Reporting Services includes a very useful visual MDX query tool, which I often start with when writing reports. It can add parameters and create calculated members for you which are both handy features. Very quickly though you realise that it can’t do more complicated MDX queries for you without you having to dive in and manually edit the query.
The first thing I tend to do is copy the auto-generated query into an MDX editor that will do some formatting. I used to use Mosha’s awesome online MDX tool. He also had a downloadable MDX editor which was a bit like a code cop, not only showing you syntax errors but advising against some common poor query constructions. You might well know that Mosha was a driving force behind both the development of SSAS and the MDX language which subsequently became an industry standard. Usually Microsoft get blamed for convoluting open standards but here’s an example of them defining one and opening it up to competitors like Oracle and IBM.

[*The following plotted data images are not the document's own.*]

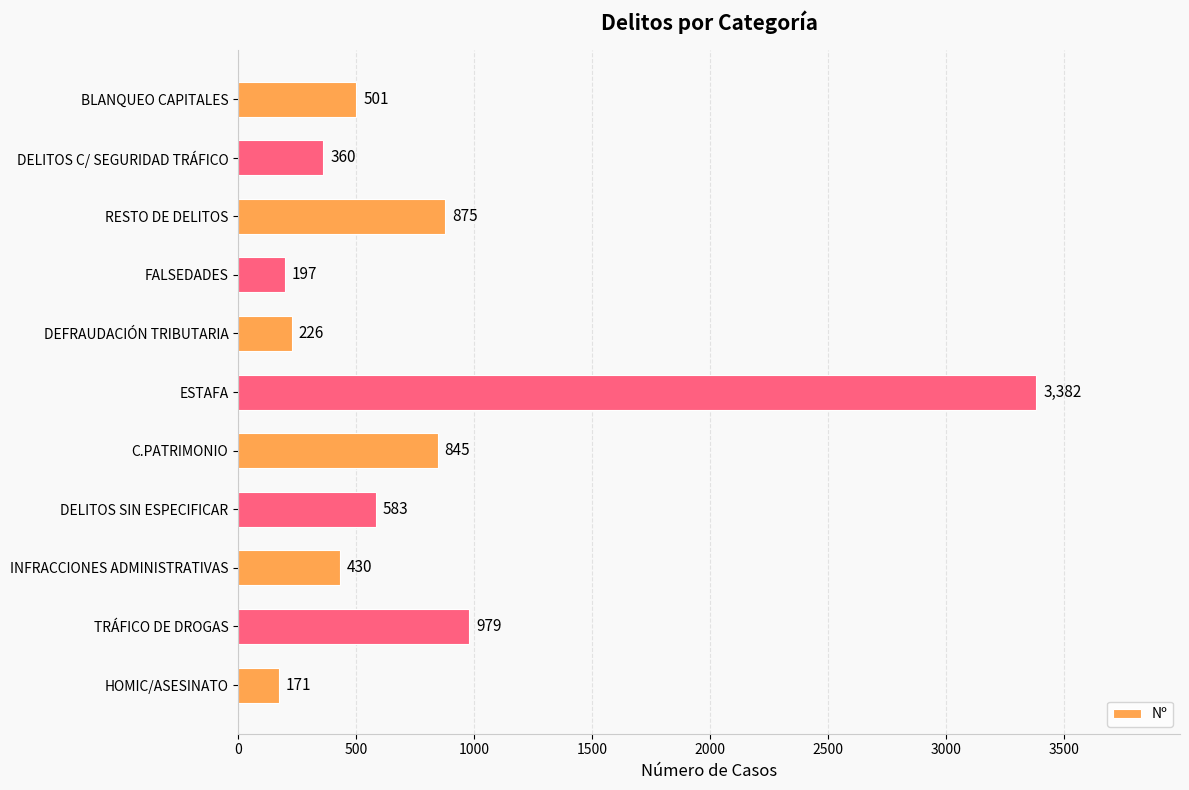

What is the label of the 6th bar from the top?

ESTAFA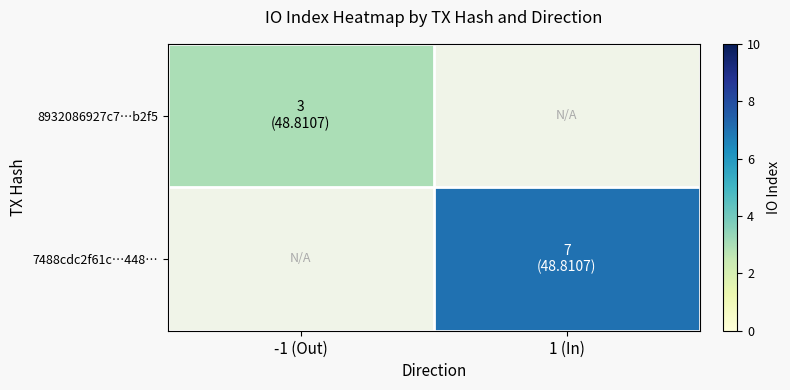

Which has a higher value, -1 (Out) or 1 (In)?

1 (In)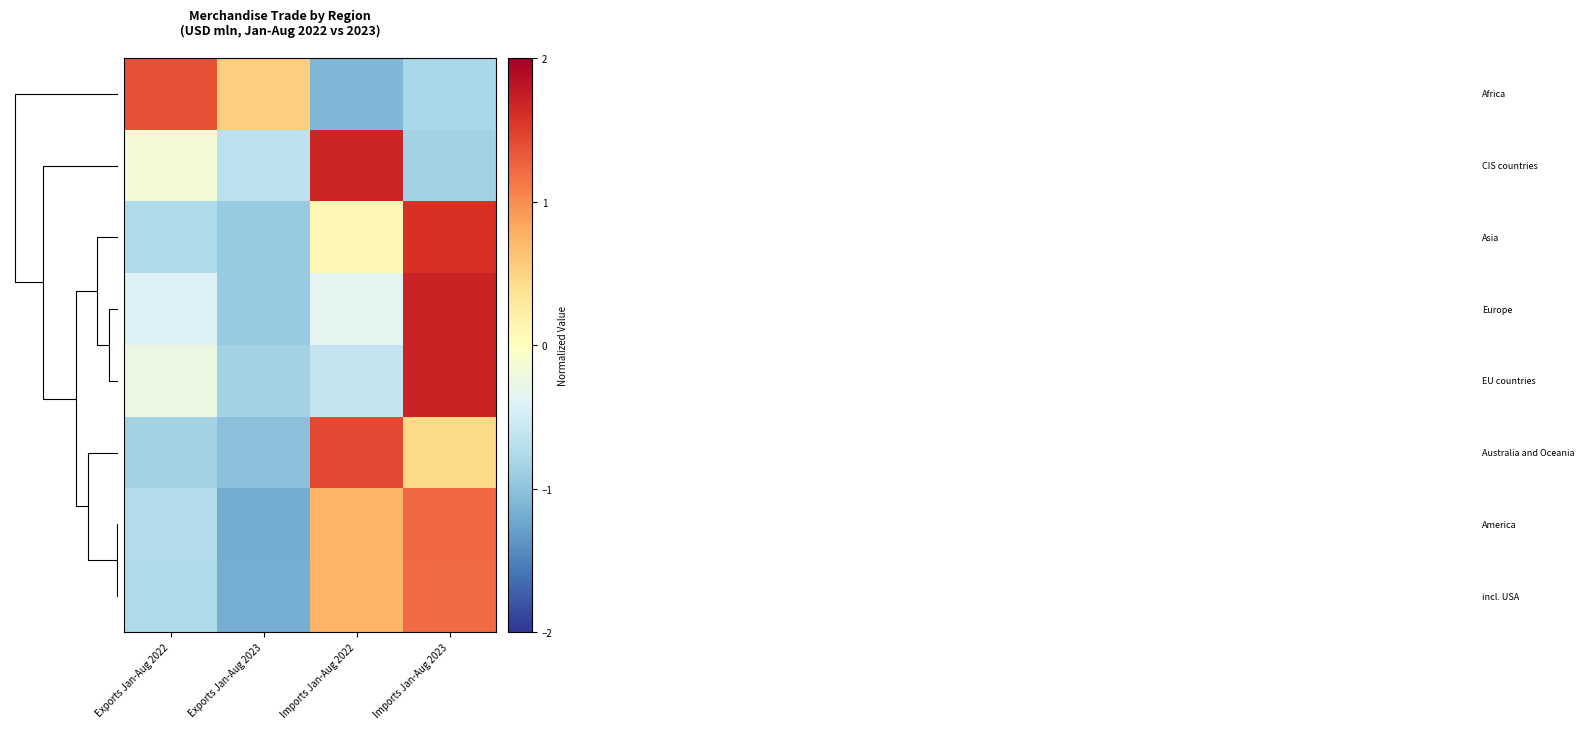

What is the maximum value shown in the chart?

1.7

Unfortunately Mosha’s tool is gone, and Moshas moved on from the MDX world a few years ago (genius never sits still) but this Microsoft provided tool works well http://formatmdx.msftlabs.com/
It seems with the trend to move towards Tabular modelling such as in PowerPivot and Tabular cubes, which only work with DAX and not MDX, that MDX might be going out of fashion. It’s not suprising given how convoluted it is to write and how easy it is to get it very wrong. The roots of DAX are in VB and Excel functions as well which makes it more palatable to business type users.
I don’t think my time delving down the rabbit hole of MDX was misspent though, it’s been fun in a masochistic kind of way.